Total: 1594 calories

This means that Tina would order certain Workout Meals that she knew fitted within her macronutrient requirements for each day, and cook/purchase food that ensured she stayed within these parameters.

By looking at the labels of everything she ate, Tina would know if she was eating too much.

Now, if Tina eats more than her allocated macronutrients, she will reduce the size of her 500 calorie deficit, and thus not lose as much weight and get the progress she wants.

And this is why people fail on diets: they eat above their allocated number of macronutrients for too long, because they crave high-calorie foods and "splurge", or lose interest entirely.

With all this information in mind, you should now be able to make sense of the "macro" conversations you've heard over the years.

Real-world translations:

Fitness fanatic: "I'm not eating cake, it's too high in macros"

Translation: There's way too much fat and carbohydrates in that, and I'm trying to lose fat!

Fitness Fanatic: I can eat that donut, it fits my macros!

Translation: I can still eat that donut and be under the required amount of protein, fat, and carbohydrates I need to eat in a day. So, I won't gain weight!

Fitness Fanatic: "I love chicken breast, it's got great macros"

Translation: The protein will keep me full, and there are minimal fat and carbohydrates, so I'm not over-consuming calories.

Fitness fanatic: I'm on an IIFYM diet, I've lost 2 kilos!

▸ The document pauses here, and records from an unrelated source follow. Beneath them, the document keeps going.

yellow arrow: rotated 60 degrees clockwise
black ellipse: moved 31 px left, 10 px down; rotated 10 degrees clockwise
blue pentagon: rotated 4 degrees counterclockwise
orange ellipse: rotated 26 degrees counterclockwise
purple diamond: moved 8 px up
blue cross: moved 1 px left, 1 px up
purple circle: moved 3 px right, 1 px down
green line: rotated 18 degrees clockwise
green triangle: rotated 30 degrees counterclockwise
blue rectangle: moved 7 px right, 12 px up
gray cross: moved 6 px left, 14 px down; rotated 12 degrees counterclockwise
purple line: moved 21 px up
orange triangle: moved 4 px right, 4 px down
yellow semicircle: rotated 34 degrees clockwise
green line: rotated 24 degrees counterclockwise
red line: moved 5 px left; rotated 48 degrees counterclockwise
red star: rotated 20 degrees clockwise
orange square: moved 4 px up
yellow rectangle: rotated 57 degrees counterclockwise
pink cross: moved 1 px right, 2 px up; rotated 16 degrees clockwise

Translation: IIFYM stands for "If It Fits Your Macros." It's a flexible approach to dieting that says you can eat a chocolate bar "if it fits" within your allocated daily amount of protein fat and carbohydrates, as no fat can possibly be gained.

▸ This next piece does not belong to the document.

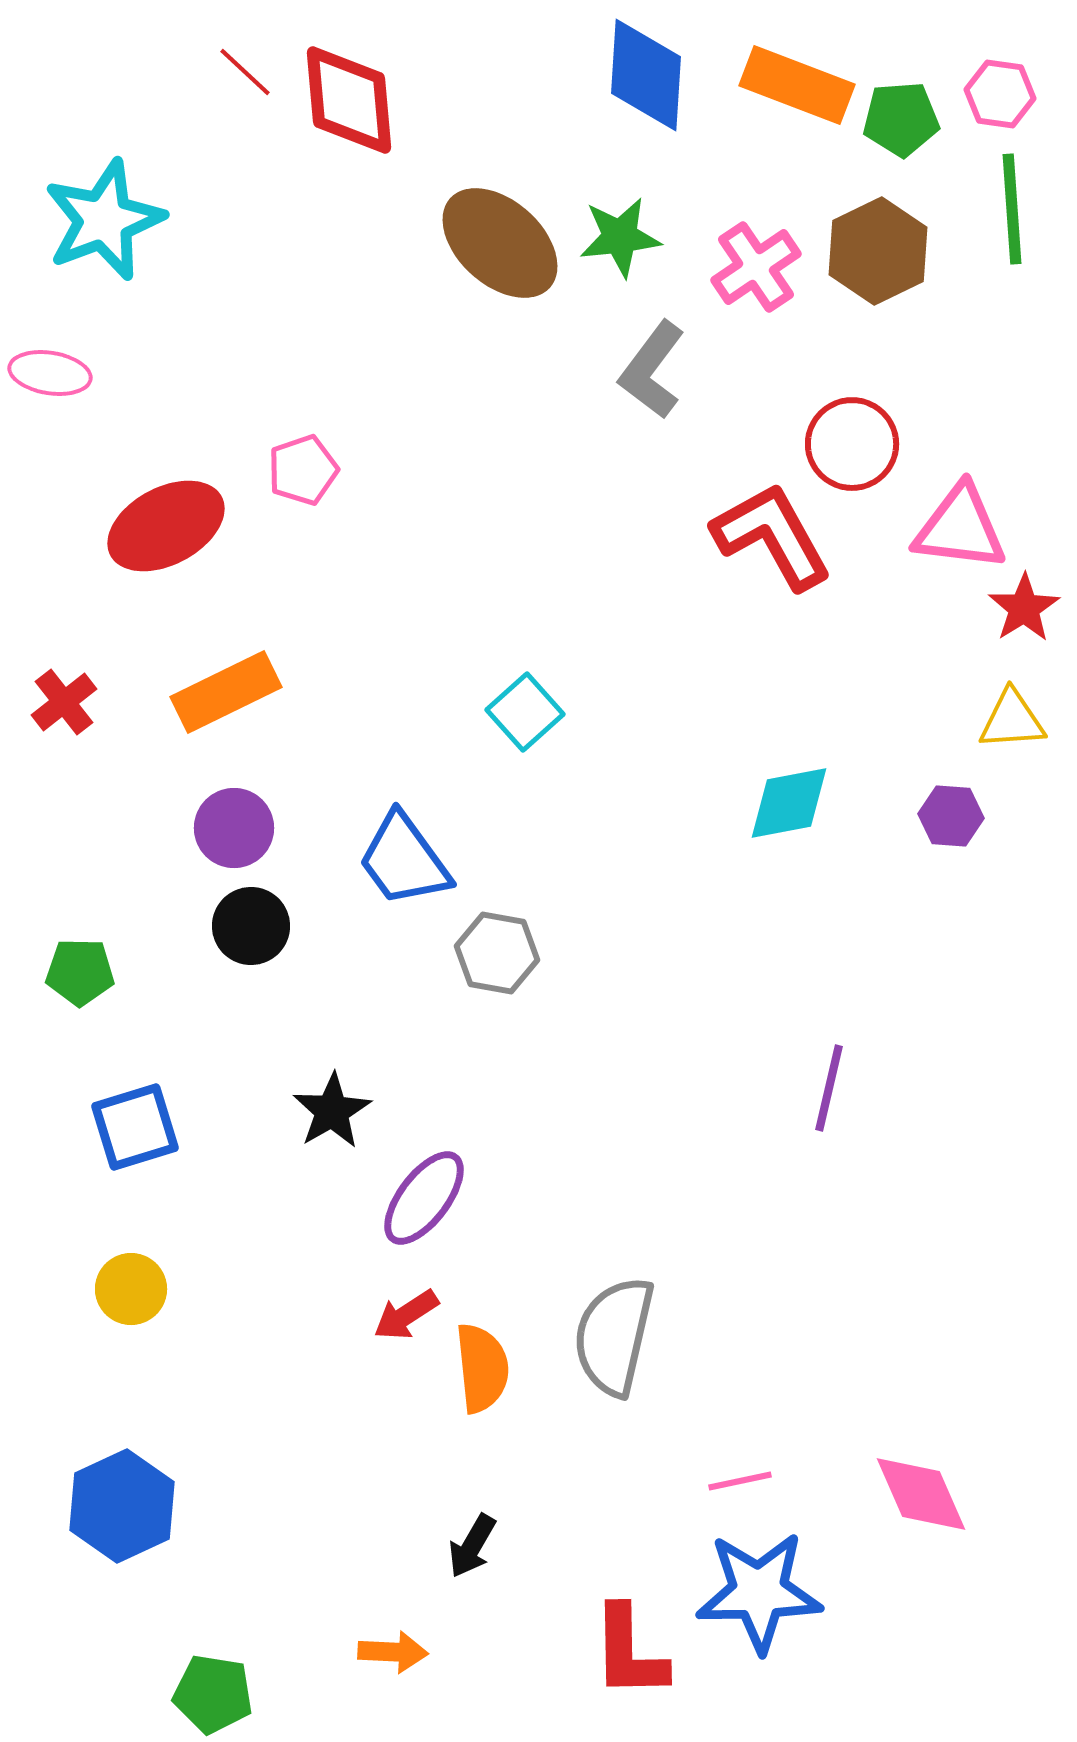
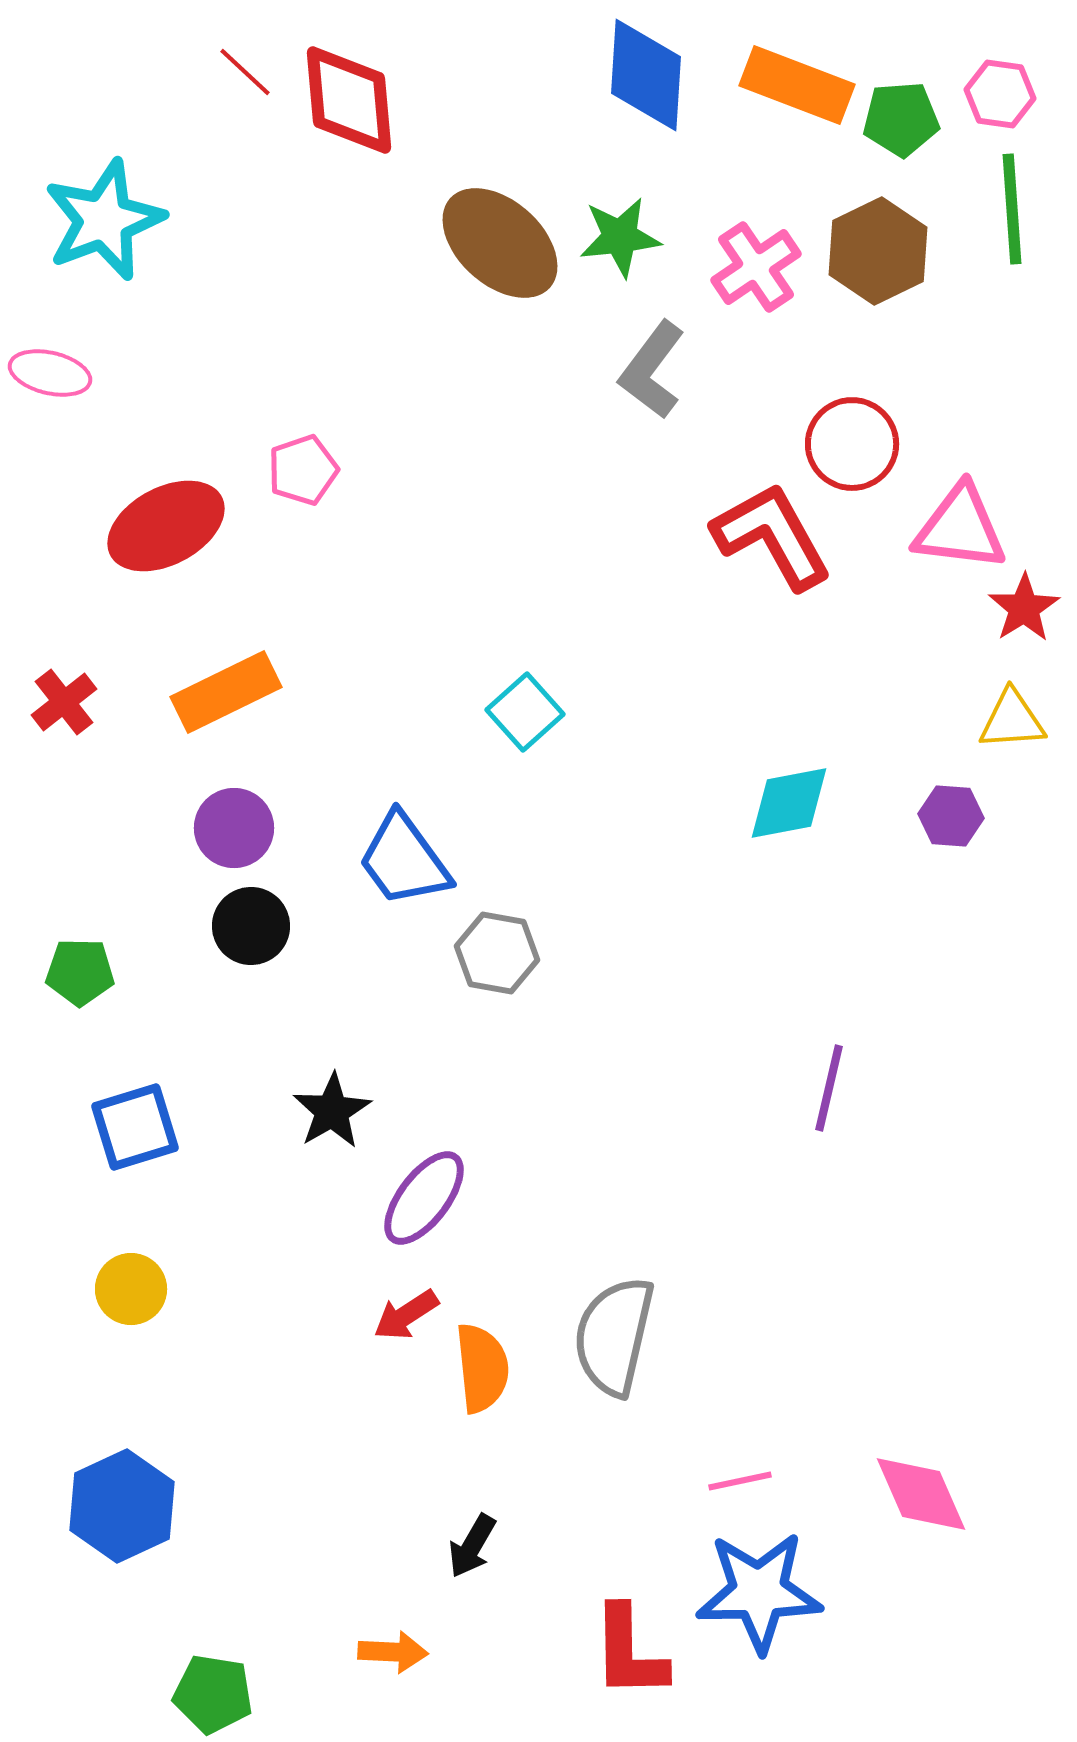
pink ellipse at (50, 373): rotated 4 degrees clockwise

I hope this article has allowed you to understand macronutrients much more, and that you're no longer confused by the "macro" talk around you.

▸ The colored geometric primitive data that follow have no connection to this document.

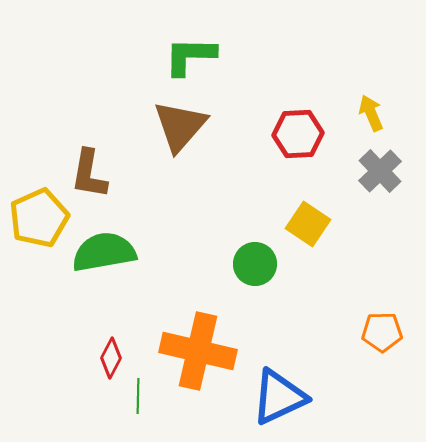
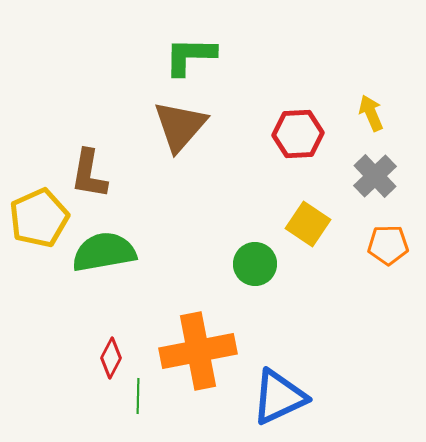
gray cross: moved 5 px left, 5 px down
orange pentagon: moved 6 px right, 87 px up
orange cross: rotated 24 degrees counterclockwise
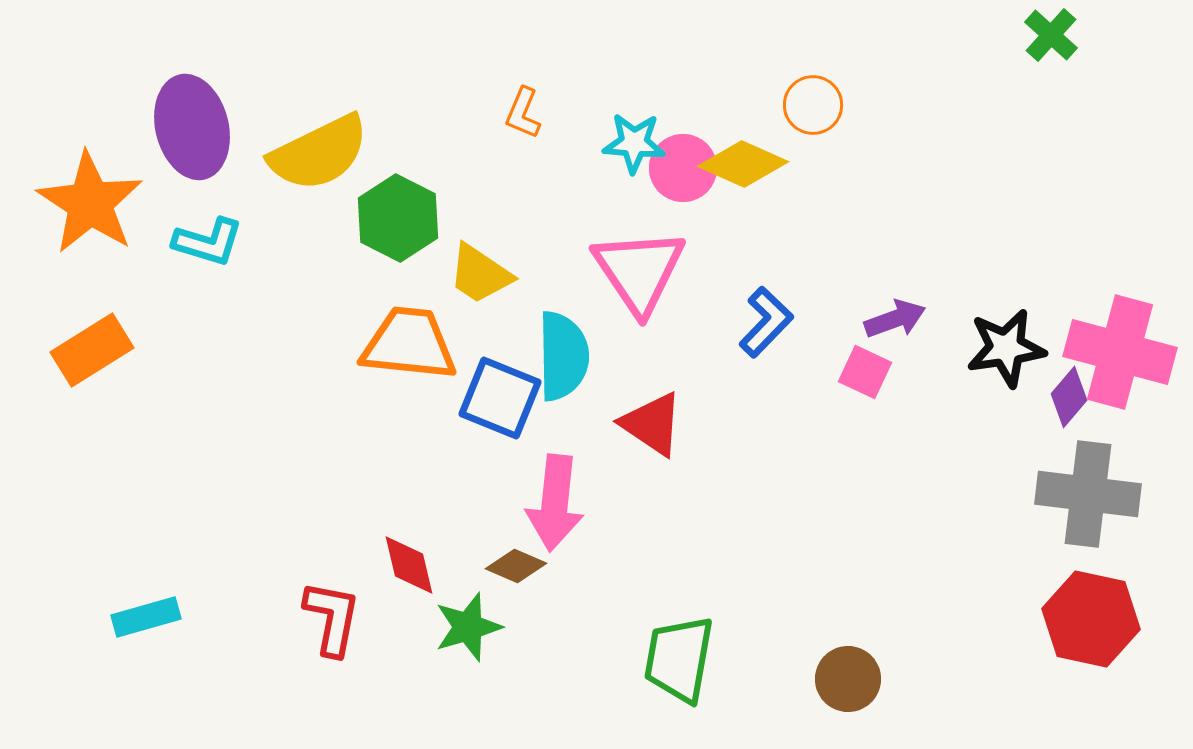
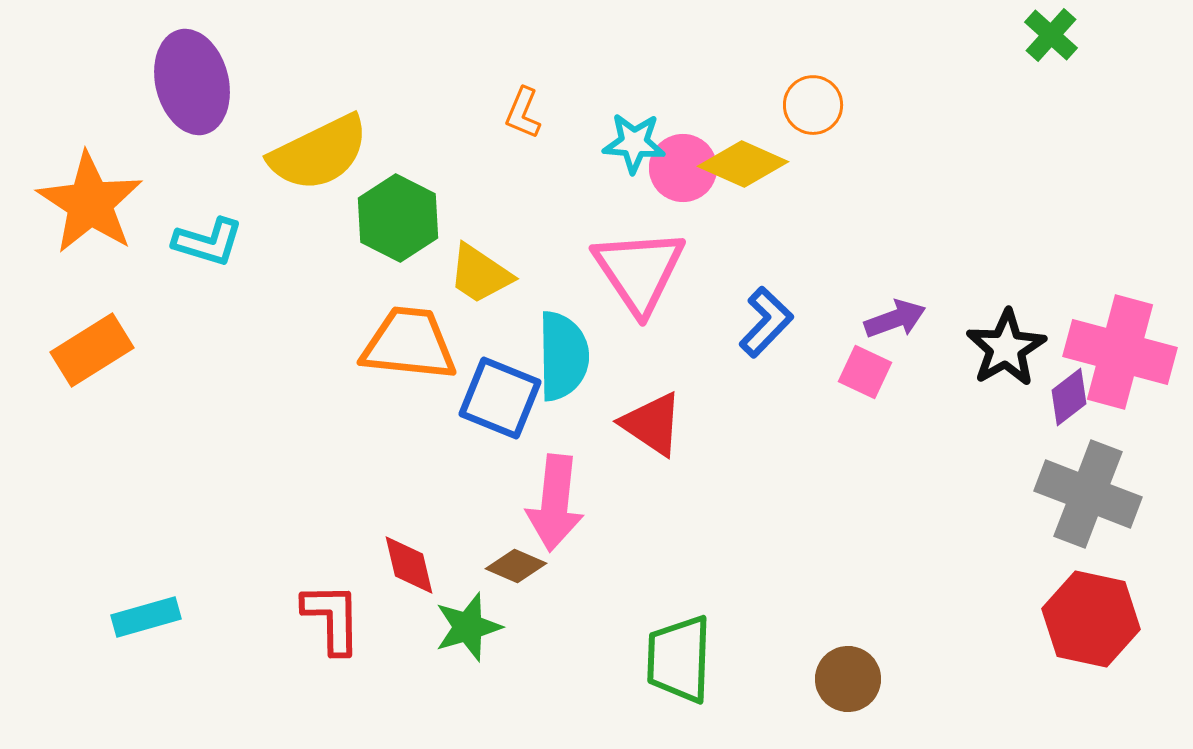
purple ellipse: moved 45 px up
black star: rotated 22 degrees counterclockwise
purple diamond: rotated 12 degrees clockwise
gray cross: rotated 14 degrees clockwise
red L-shape: rotated 12 degrees counterclockwise
green trapezoid: rotated 8 degrees counterclockwise
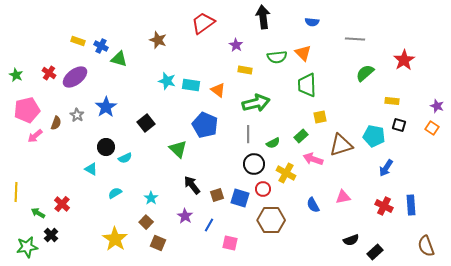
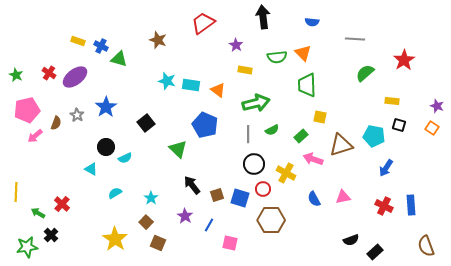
yellow square at (320, 117): rotated 24 degrees clockwise
green semicircle at (273, 143): moved 1 px left, 13 px up
blue semicircle at (313, 205): moved 1 px right, 6 px up
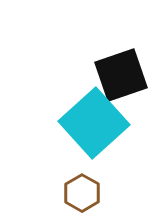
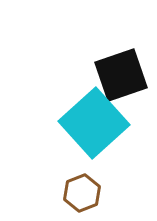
brown hexagon: rotated 9 degrees clockwise
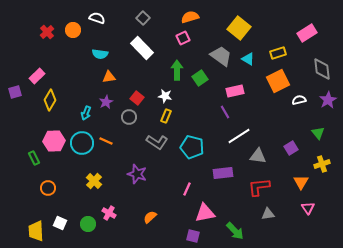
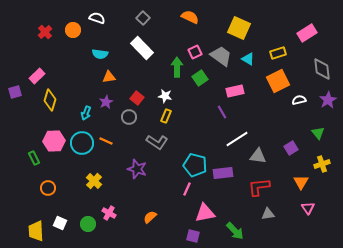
orange semicircle at (190, 17): rotated 42 degrees clockwise
yellow square at (239, 28): rotated 15 degrees counterclockwise
red cross at (47, 32): moved 2 px left
pink square at (183, 38): moved 12 px right, 14 px down
green arrow at (177, 70): moved 3 px up
yellow diamond at (50, 100): rotated 15 degrees counterclockwise
purple line at (225, 112): moved 3 px left
white line at (239, 136): moved 2 px left, 3 px down
cyan pentagon at (192, 147): moved 3 px right, 18 px down
purple star at (137, 174): moved 5 px up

In fact, we're hoping you may even be able to join and/or start the conversation!

References

(1) https://www.merriam-webster.com/dictionary/macronutrient

(2) Peter J. Garlick, The Role of Leucine in the Regulation of Protein Metabolism, The Journal of Nutrition, Volume 135, Issue 6, June 2005, Pages 1553S–1556S, https://doi.org/10.1093/jn/135.6.1553S.

(3) Soenen S, Westerterp-Plantenga MS. Proteins and satiety: implications for weight management. Curr Opin Clin Nutr Metab Care. 2008;11:747–751. doi: 10.1097/MCO.0b013e328311a8c4.

(4) National Research Council (US) Committee on Diet and Health. Diet and Health: Implications for Reducing Chronic Disease Risk. Washington (DC): National Academies Press (US); 1989. 6, Calories: Total Macronutrient Intake, Energy Expenditure, and Net Energy Stores. Available from: https://www.ncbi.nlm.nih.gov/books/NBK218769/

(5) van Baak MA. Meal-induced activation of the sympathetic nervous system and its cardiovascular and thermogenic effects in man. Physiol Behav. 2008;94:178–86.

(6) Carels RA, Young KM, Coit C, Clayton AM, Spencer A, Hobbs M. Can following the caloric restriction recommendations from the Dietary Guidelines for Americans help individuals lose weight? Eat Behav. 2008 Aug;9(3):328-35. doi: 10.1016/j.eatbeh.2007.12.003. Epub 2008 Jan 4. PMID: 18549992.